While it doesn't look very appealing right now, I'm sure it's beautiful in the summer. I was actually near your area back in February, on my way to Smugglers Notch Ski Resort. 
Stay dry!


----------



## mountainlady56 (Feb 13, 2006)

WOW, EMBER!! That looks scary, to say the least!! May need to think of trying to get the OB inland, so if water gets up too high, you can "boat" over to the mainland, but still have a place to stay!
Will keep you in my thoughts and prayers!!
God bless and hugs!
Darlene


----------



## Lmbevard (Mar 18, 2006)

mountainlady56 said:


> WOW, EMBER!! That looks scary, to say the least!! May need to think of trying to get the OB inland, so if water gets up too high, you can "boat" over to the mainland, but still have a place to stay!
> Will keep you in my thoughts and prayers!!
> God bless and hugs!
> Darlene


X2

I had lived through the 1993 flood of mid-america. The flooding started in March and except for a short period had the road flooded going into my work till Sept.
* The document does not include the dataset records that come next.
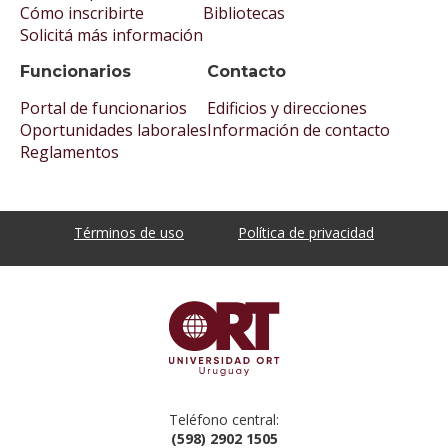
Cómo inscribirte
Bibliotecas
Solicitá más información
Funcionarios
Contacto
Portal de funcionarios
Edificios y direcciones
Oportunidades laborales
Información de contacto
Reglamentos
Términos de uso
Política de privacidad
Teléfono central:
(598) 2902 1505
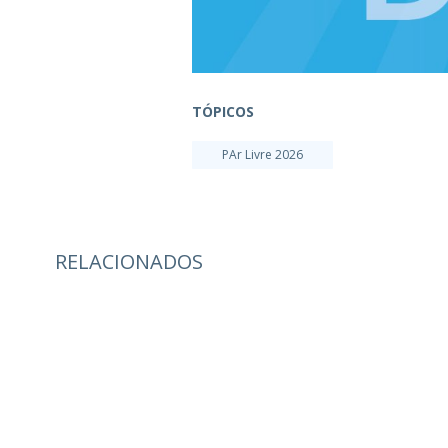
TÓPICOS
PAr Livre 2026
RELACIONADOS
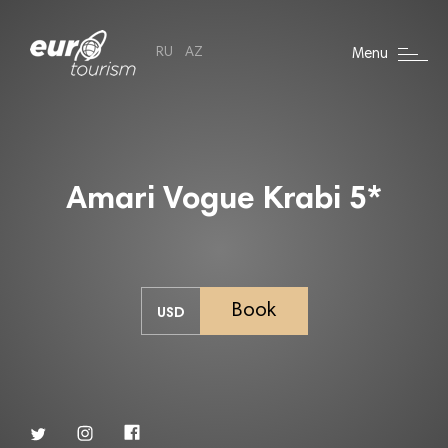
RU
AZ
Menu
Amari Vogue Krabi 5*
Book
USD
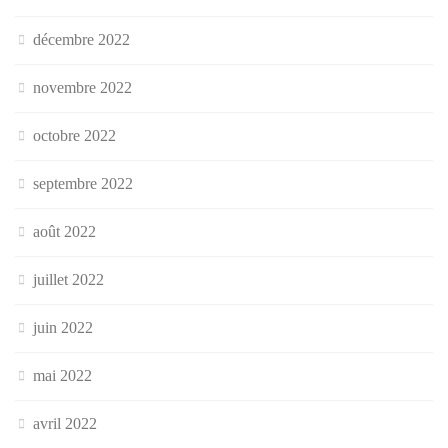
décembre 2022
novembre 2022
octobre 2022
septembre 2022
août 2022
juillet 2022
juin 2022
mai 2022
avril 2022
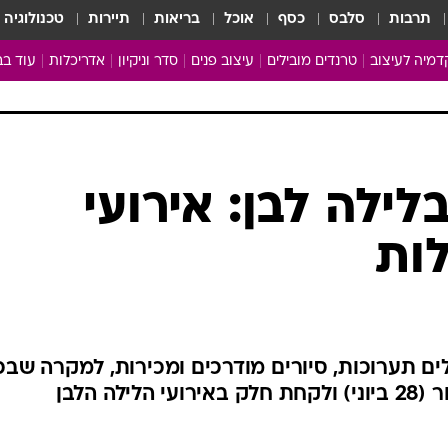
תרבות
סלבס
כסף
אוכל
בריאות
תיירות
טכנולוגיה
מיה לעיצוב
טרנדים מובילים
עיצוב פנים
סדר וניקיון
אדריכלות
עוד בב
מבריקים ונהנים
עיצוב ו
ניחוחות של בית
צרכנות
פותחים שנה נקייה
משפצי
טיפים של ניקיון
כל הכת
לילה לבן: אירועי
מדריך הניקיון
כתבו לנ
לות
Baby Care
ארכיון 
מכבסים תולים
ללים תערוכות, סיורים מודרכים ומכירות, למקרה שבכ
זאת החלטתם לצאת מהבית מחר (28 ביוני) ולקחת חלק באירועי הלילה הלבן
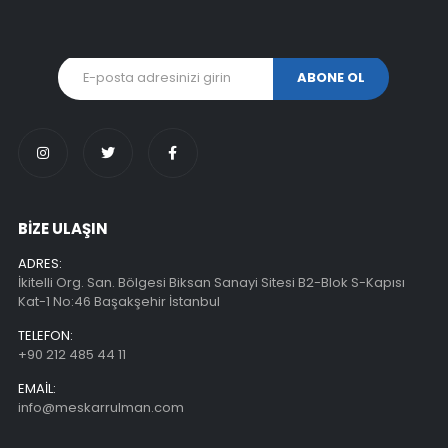
BİZE ULAŞIN
ADRES:
İkitelli Org. San. Bölgesi Biksan Sanayi Sitesi B2-Blok S-Kapısı
Kat-1 No:46 Başakşehir İstanbul
TELEFON:
+90 212 485 44 11
EMAIL:
info@meskarrulman.com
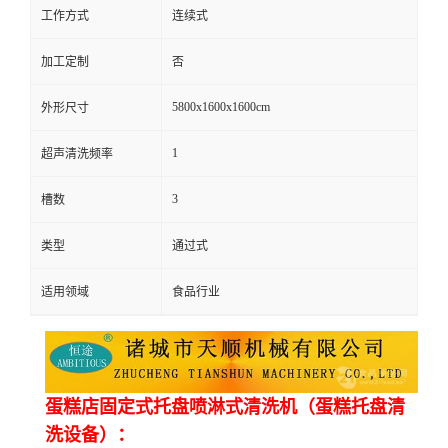
工作方式
连续式
加工定制
否
5800x1600x1600cm
外形尺寸
1
超声清洗频率
3
槽数
类型
通过式
适用领域
食品行业
蛋糕店固定式托盘喷淋式清洗机（蛋糕托盘清
洗设备）：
Got sick and tired of seeing water. Flood of 2008 was only a foot lower but we now have a flood wall and only lasted about a month. Hope for the best with the water.


----------



## Nathan (Jan 2, 2007)

Of course flood walls and levy's only work as long as the Army Corps of Engineers hasn't been around recently....


----------



## Carey (Mar 6, 2012)

We had a whopper of a blizzard last fri night here. 70-80 mph winds. Thousands of telephone/electrical poles blown over. 1 foot of snow made 8 foot drifts. We had no power for 3 days. Been on and off all week. The water to our city was shut down and the sewer couldnt flow anymore because of failed pumps and generators. My company ended up pumping 150k gallons of sewage to save everyone from over flowing toilets. The Mayor actually begged us to save his city.

There was people standing in long lines with 5 gallon jugs at the only gas station in town that had a truck mounted fuel tank. If it wasnt for that mobile truck, we would have all been screwed. Closest gas was 110 miles for 2 out of the 3 days. It looked like a 3rd world country at the gas station te whole 3 days. Looked like a bunch of refugees in line for gas. Crazy!

So anyway, wild weather this year. It has all melted now, and it only added to our flooding conditions. The wind blew entire roofs off of some of the downtown bulidings and threw them on main street.

Been mayham all week here in tiny Crosby, ND.!

Good luck with your weather woes too Ember!

Carey


----------



## CamperAndy (Aug 26, 2004)

Carey - I will be up in that neck of no where next week. Working between Culbertson, Wolf Point and Ophiem MT. Hope the weather does not turn too bad while I am there!


----------



## Carey (Mar 6, 2012)

The snow was pretty much gone in three days. Its been running in the high 60's and low 70's since last weekend. Been having some afternoon showers. You should have a good trip.

Thats about 75 miles south of me.

Carey


----------



## Lmbevard (Mar 18, 2006)

We've been lucky here in the heartland. Usually get flood and storms but they have all moved south of us. We were only 3' over flood stage and closed the road south of us for a couple of days. Memphis TN is going under right now and the water from north is heading down the Missouri, south of us.

Prayers for everyone effected by the storms and flooding.


----------